**DATASET ENTRIES:**
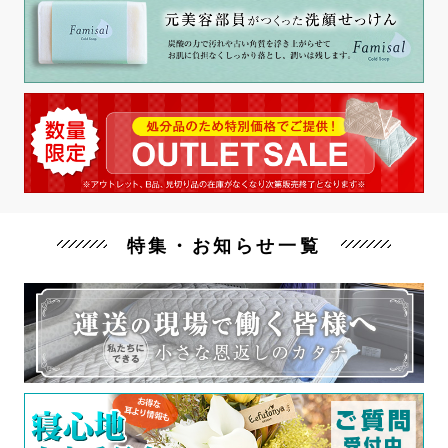
特集・お知らせ一覧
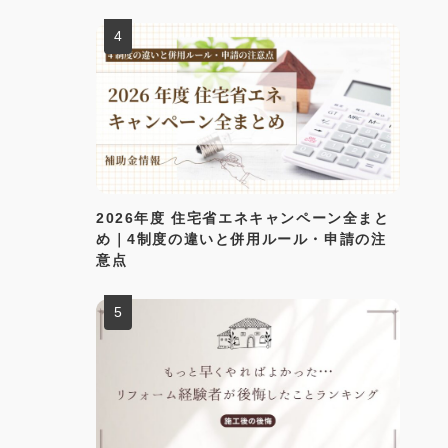
2026年度 住宅省エネキャンペーン全まと
め｜4制度の違いと併用ルール・申請の注
意点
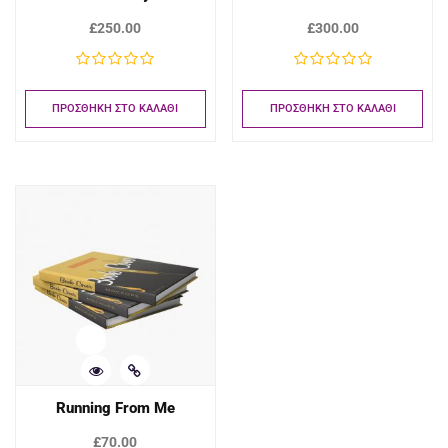
£
250.00
£
300.00
ΠΡΟΣΘΉΚΗ ΣΤΟ ΚΑΛΆΘΙ
ΠΡΟΣΘΉΚΗ ΣΤΟ ΚΑΛΆΘΙ
Running From Me
£
70.00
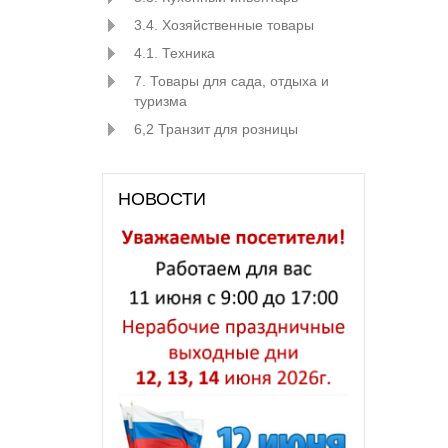
3.4. Хозяйственные товары
4.1. Техника
7. Товары для сада, отдыха и
туризма
6,2 Транзит для розницы
НОВОСТИ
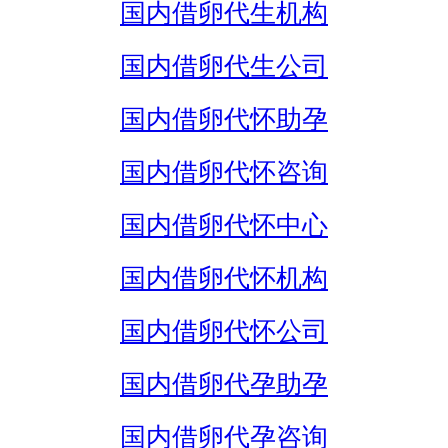
国内借卵代生机构
国内借卵代生公司
国内借卵代怀助孕
国内借卵代怀咨询
国内借卵代怀中心
国内借卵代怀机构
国内借卵代怀公司
国内借卵代孕助孕
国内借卵代孕咨询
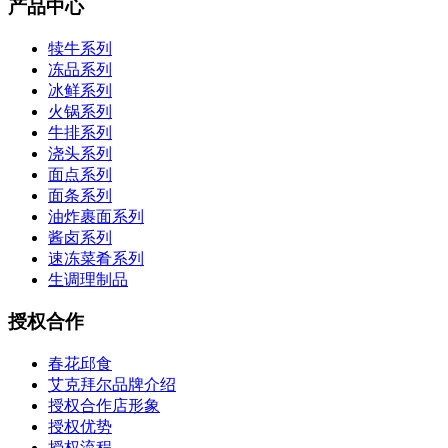
产品中心
犊牛系列
冻品系列
冰鲜系列
火锅系列
牛排系列
浇头系列
面点系列
面条系列
油炸裹面系列
酱卤系列
速冻菜肴系列
生调理制品
授权合作
春花邱食
艾克拜尔品牌介绍
授权合作店形象
授权优势
授权流程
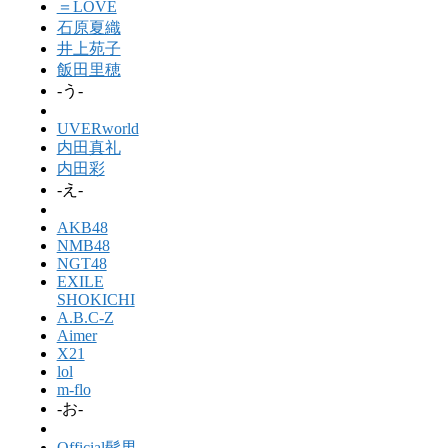
＝LOVE
石原夏織
井上苑子
飯田里穂
-う-
UVERworld
内田真礼
内田彩
-え-
AKB48
NMB48
NGT48
EXILE
SHOKICHI
A.B.C-Z
Aimer
X21
lol
m-flo
-お-
Official髭男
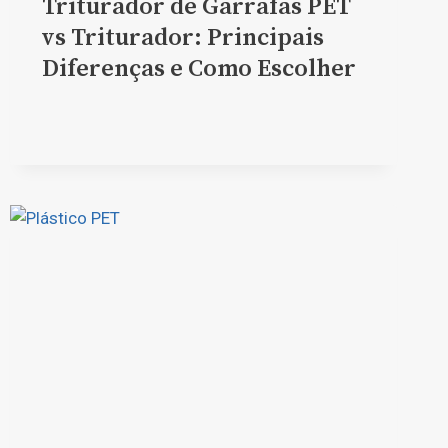
Triturador de Garrafas PET
vs Triturador: Principais
Diferenças e Como Escolher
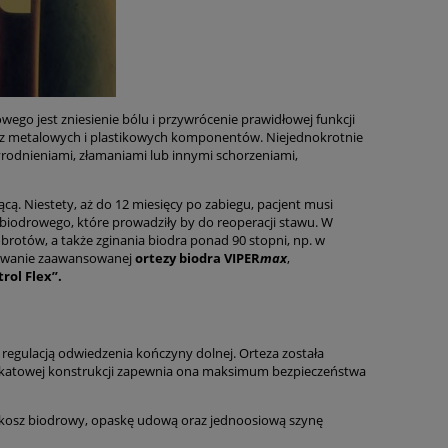
o jest zniesienie bólu i przywrócenie prawidłowej funkcji
z metalowych i plastikowych komponentów. Niejednokrotnie
odnieniami, złamaniami lub innymi schorzeniami,
cą. Niestety, aż do 12 miesięcy po zabiegu, pacjent musi
iodrowego, które prowadziły by do reoperacji stawu. W
brotów, a także zginania biodra ponad 90 stopni, np. w
sowanie zaawansowanej
ortezy biodra VIPER
max
,
rol Flex”.
 regulacją odwiedzenia kończyny dolnej. Orteza została
unikatowej konstrukcji zapewnia ona maksimum bezpieczeństwa
 kosz biodrowy, opaskę udową oraz jednoosiową szynę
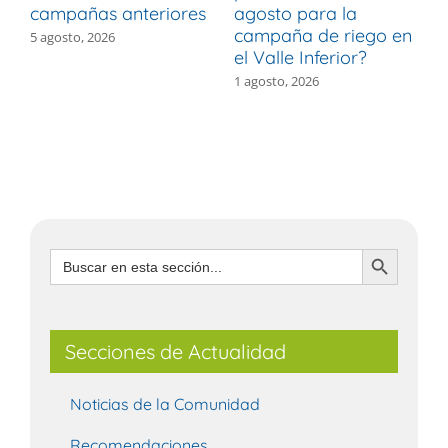
campañas anteriores
agosto para la
m
campaña de riego en
b
5 agosto, 2026
el Valle Inferior?
V
1 agosto, 2026
3
Botón de búsqueda
Buscar:
Secciones de Actualidad
Noticias de la Comunidad
Recomendaciones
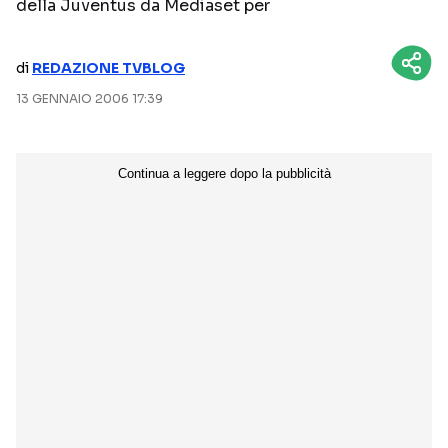
della Juventus da Mediaset per
NETFLIX
MEDIASET INFINITY
di
REDAZIONE TVBLOG
AMAZON PRIME VIDEO
DAZN
13 GENNAIO 2006 17:39
DISNEY+
PARAMOUNT+
RAIPLAY
Categorie
NOTIZIE
INTERVISTE
ANTEPRIME
RUBRICHE
RETROSCENA
Seguici sui social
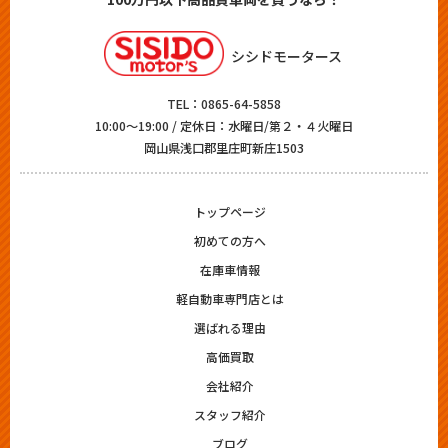
シシドモータース
TEL：
0865-64-5858
10:00～19:00 / 定休日：水曜日/第２・４火曜日
岡山県浅口郡里庄町新庄1503
トップページ
初めての方へ
在庫車情報
軽自動車専門店とは
選ばれる理由
高価買取
会社紹介
スタッフ紹介
ブログ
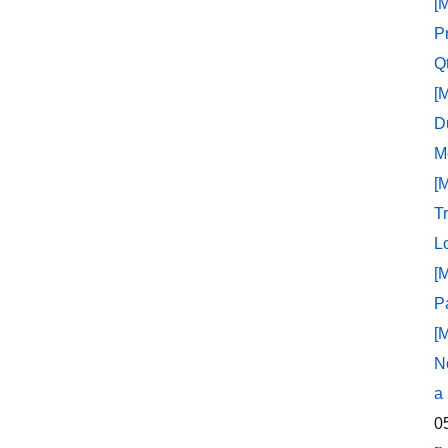
[
P
Q
[
D
M
[
T
L
[
P
[
N
a
0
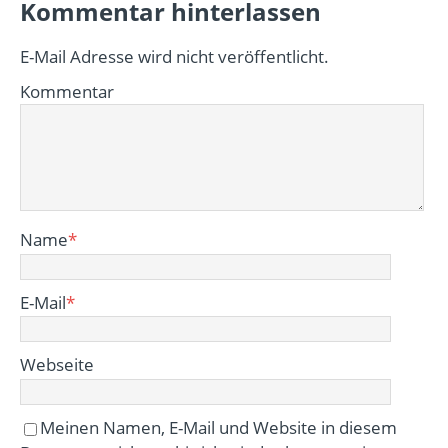
Kommentar hinterlassen
E-Mail Adresse wird nicht veröffentlicht.
Kommentar
Name
*
E-Mail
*
Webseite
Meinen Namen, E-Mail und Website in diesem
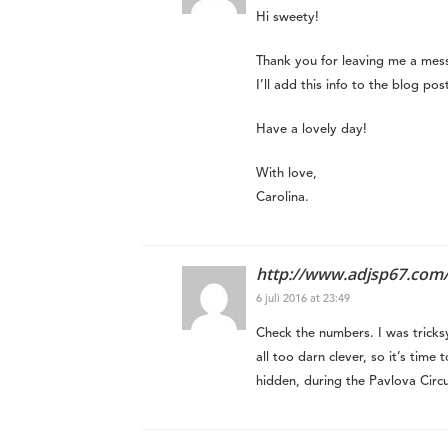
Hi sweety!
Thank you for leaving me a mess
I’ll add this info to the blog po
Have a lovely day!
With love,
Carolina.
http://www.adjsp67.com
6 juli 2016 at 23:49
Check the numbers. I was tricks
all too darn clever, so it’s time 
hidden, during the Pavlova Cir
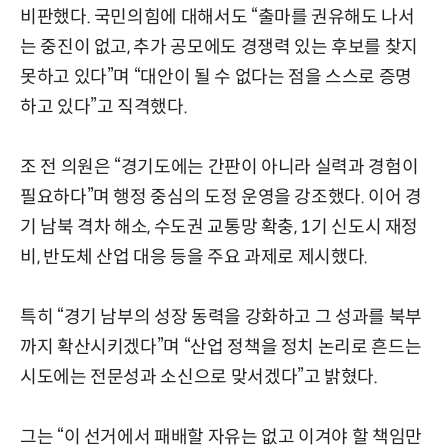
비판했다. 국민의힘에 대해서도 “출마를 권유해도 나서
는 중진이 없고, 추가 공모에도 경쟁력 있는 후보를 찾지
못하고 있다”며 “대안이 될 수 없다는 점을 스스로 증명
하고 있다”고 직격했다.
조 전 의원은 “경기도에는 간판이 아니라 실력과 경험이
필요하다”며 행정 중심의 도정 운영을 강조했다. 이어 경
기 남북 격차 해소, 수도권 교통망 확충, 1기 신도시 재정
비, 반도체 산업 대응 등을 주요 과제로 제시했다.
특히 “경기 남부의 성장 동력을 강화하고 그 성과를 북부
까지 확산시키겠다”며 “산업 정책을 정치 논리로 흔드는
시도에는 전문성과 소신으로 맞서겠다”고 밝혔다.
그는 “이 선거에서 패배할 자유는 없고 이겨야 할 책임만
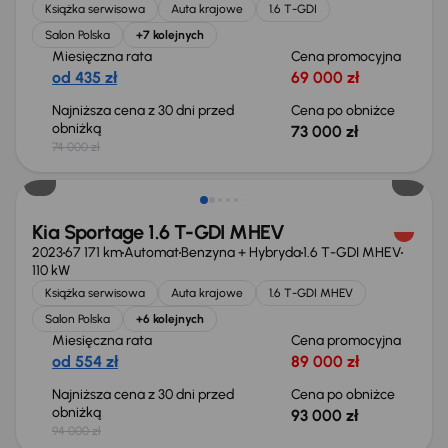
Książka serwisowa
Auta krajowe
1.6 T-GDI
Salon Polska
+7 kolejnych
Miesięczna rata
Cena promocyjna
od 435 zł
69 000 zł
Najniższa cena z 30 dni przed
Cena po obniżce
obniżką
73 000 zł
74 000 zł
Taniej o 1 000 zł
Kia Sportage 1.6 T-GDI MHEV
2023
67 171 km
Automat
Benzyna + Hybryda
1.6 T-GDI MHEV
110 kW
Książka serwisowa
Auta krajowe
1.6 T-GDI MHEV
Salon Polska
+6 kolejnych
Miesięczna rata
Cena promocyjna
od 554 zł
89 000 zł
Najniższa cena z 30 dni przed
Cena po obniżce
obniżką
93 000 zł
94 000 zł
Taniej o 1 000 zł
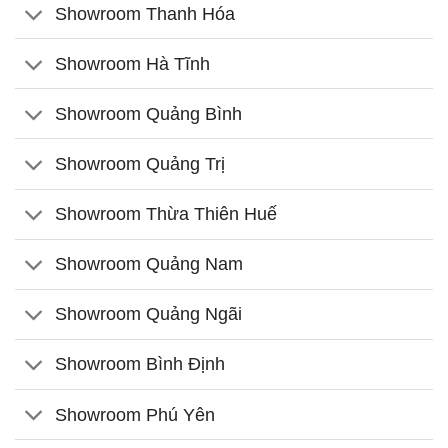
Showroom Thanh Hóa
Showroom Hà Tĩnh
Showroom Quảng Bình
Showroom Quảng Trị
Showroom Thừa Thiên Huế
Showroom Quảng Nam
Showroom Quảng Ngãi
Showroom Bình Định
Showroom Phú Yên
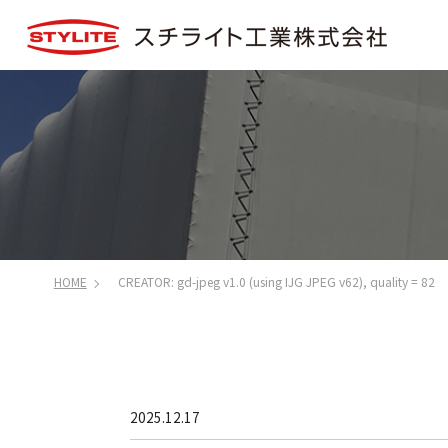
HOME
CREATOR: gd-jpeg v1.0 (using IJG JPEG v62), quality = 82
2025.12.17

**EXERCISE DETAILS:** Copy each line of the listing that carries the word "Mail".

**EXERCISE RESULT:**
E-Mail Adresse wird nicht veröffentlicht.
E-Mail
Meinen Namen, E-Mail und Website in diesem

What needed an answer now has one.